Brody and I started taking Agility classes a few months ago and I can honestly say its the best decision I've ever made for us. He LOVES it! Our first class was a disaster, he was distracted and not very interested in working with me but now after our 9th session the instructor said she's very impressed with his focus and that's he's the most enthusiastic GSD she's ever has in class! It's such an amazing feeling to be truly connecting and communicating with your dog. We're definitely going to continue. Maybe we won't get to competition level but who cares right? Our bond is getting much stronger from just having fun and I couldnt be happier!


----------



## Laney (Feb 12, 2012)

This makes me SO happy to read! Rivers and I are starting agility classes in the summer and we are very excited! And this just made me even more excited! Thank you!
Congratulations on your growing bond and your talented GSD!


----------



## Courtney (Feb 12, 2010)

Big thumbs up to you & Brody!!!

I love training classes there is so much we can do with our GSD, I love the _partnership_ that comes from the bond of working together


----------



## llombardo (Dec 11, 2011)

How old is Brody?


----------



## jennyp (Jun 18, 2011)

llombardo said:


> How old is Brody?


He's 15 months.


----------



## Courtney (Feb 12, 2010)

That's around the age we started our first agility class.

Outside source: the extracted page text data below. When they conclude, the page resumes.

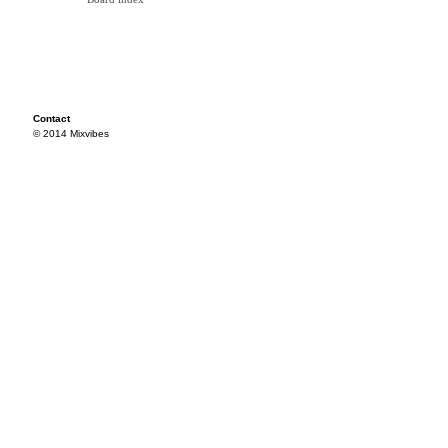
Contact
© 2014 Mixvibes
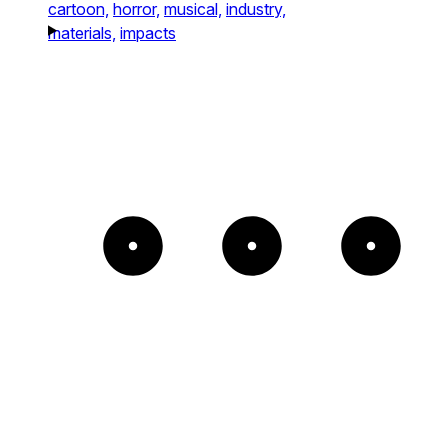
cartoon,
horror,
musical,
industry,
materials,
impacts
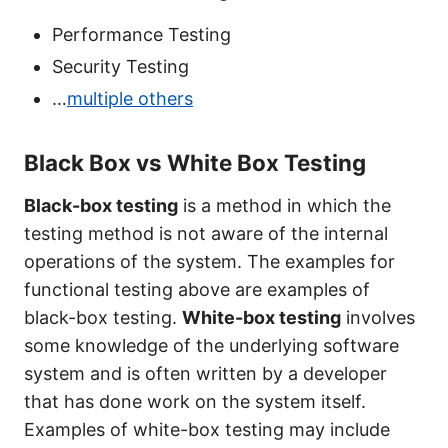
Performance Testing
Security Testing
…
multiple others
Black Box vs White Box Testing
Black-box testing
is a method in which the
testing method is not aware of the internal
operations of the system. The examples for
functional testing above are examples of
black-box testing.
White-box testing
involves
some knowledge of the underlying software
system and is often written by a developer
that has done work on the system itself.
Examples of white-box testing may include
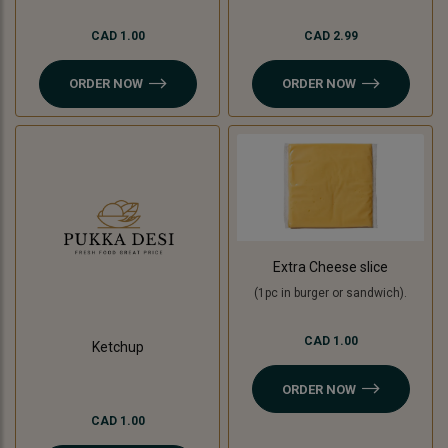
CAD 1.00
CAD 2.99
ORDER NOW
ORDER NOW
Extra Cheese slice
(1pc in burger or sandwich).
CAD 1.00
Ketchup
ORDER NOW
CAD 1.00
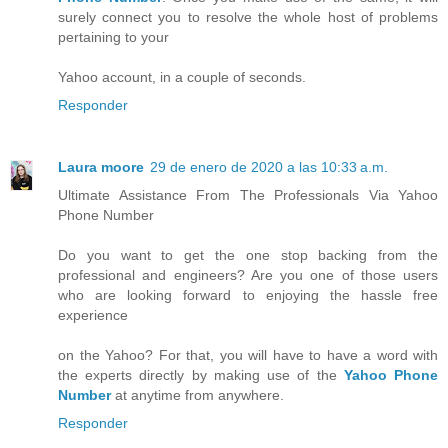
surely connect you to resolve the whole host of problems
pertaining to your
Yahoo account, in a couple of seconds.
Responder
Laura moore
29 de enero de 2020 a las 10:33 a.m.
Ultimate Assistance From The Professionals Via Yahoo
Phone Number
Do you want to get the one stop backing from the
professional and engineers? Are you one of those users
who are looking forward to enjoying the hassle free
experience
on the Yahoo? For that, you will have to have a word with
the experts directly by making use of the
Yahoo Phone
Number
at anytime from anywhere.
Responder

I wanted to make sure we were being careful & not putting too much stress on his joints. I think 12 months + is good.


----------



## llombardo (Dec 11, 2011)

Mine is 6.5 months and she does the small stuff like the tire, a jump that is about 4 inches and a tunnel. They don't allow dogs to start a real agility class until they are about a year. I can't wait, the trainer now calls my dog a bullet She sees the agility stuff go up and she waits at the line barking and lunging to go..we don't even have to run it with her, she just goes. I'm more worried about me having to run the whole course


----------



## JakodaCD OA (May 14, 2000)

GOOD JOB! you've know been officially bitten by the agility bug) Have fun and go for it)


----------



## MaggieRoseLee (Aug 17, 2001)

Keep having fun and try to get PICTURES and videos! So fun to watch, share and see how fast our pups improve!


----------



## DanielleOttoMom (May 11, 2010)

That's awesome!! Bonding time is great for you both. I'm glad ya'll are having a blast. Love to see some pictures.


----------



## wildo (Jul 27, 2006)

jennyp said:


> It's such an amazing feeling to be truly connecting and communicating with your dog. ... Our bond is getting much stronger from just having fun and I couldnt be happier!

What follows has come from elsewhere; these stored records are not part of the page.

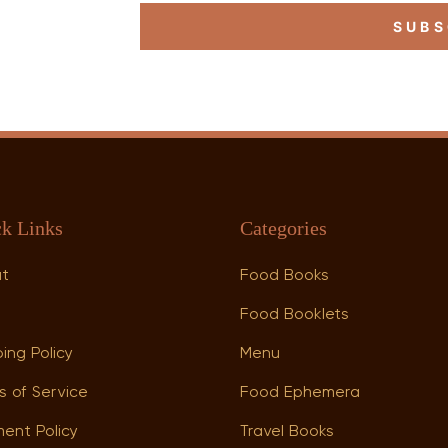
SUBS
k Links
Categories
ut
Food Books
p
Food Booklets
ing Policy
Menu
s of Service
Food Ephemera
ent Policy
Travel Books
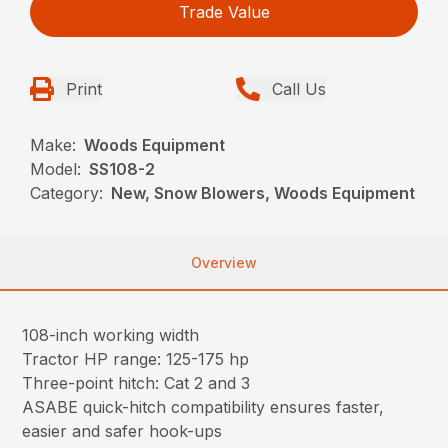
Trade Value
Print
Call Us
Make:
Woods Equipment
Model:
SS108-2
Category:
New, Snow Blowers, Woods Equipment
Overview
108-inch working width
Tractor HP range: 125-175 hp
Three-point hitch: Cat 2 and 3
ASABE quick-hitch compatibility ensures faster,
easier and safer hook-ups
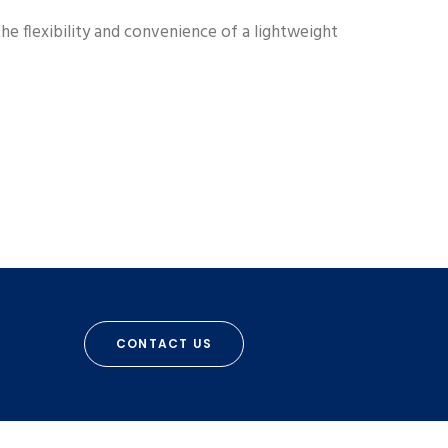
he flexibility and convenience of a lightweight
CONTACT US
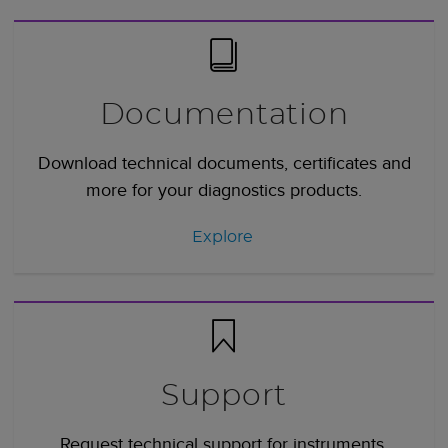
Documentation
Download technical documents, certificates and
more for your diagnostics products.
Explore
Support
Request technical support for instruments,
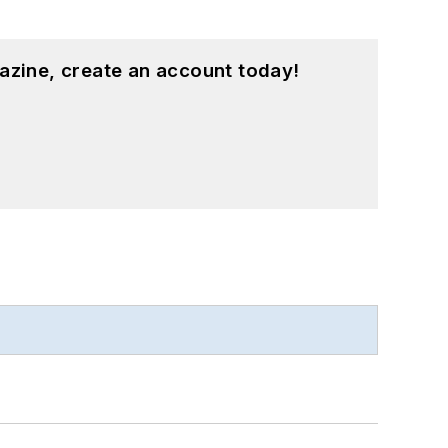
azine, create an account today!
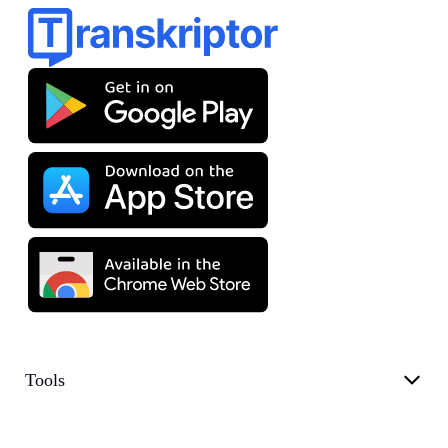
Tools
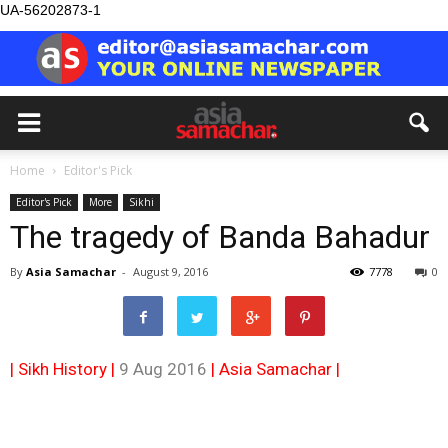
UA-56202873-1
Home
Editor's Pick
Editor's Pick
More
Sikhi
The tragedy of Banda Bahadur
By
Asia Samachar
-
August 9, 2016
7778
0
| Sikh History |
9 Aug 2016
|
Asia Samachar
|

In my opinion, there are few sports that allow you to accomplish this like agility does. I think it is accomplished because BOTH of you are required to do a job _together_ which is different than a lot of sports. This is without question the main reason that I love agility so much. Nothing like being on a split-second, same page, communication base with your dog and the bond established from such. Keep it up!


----------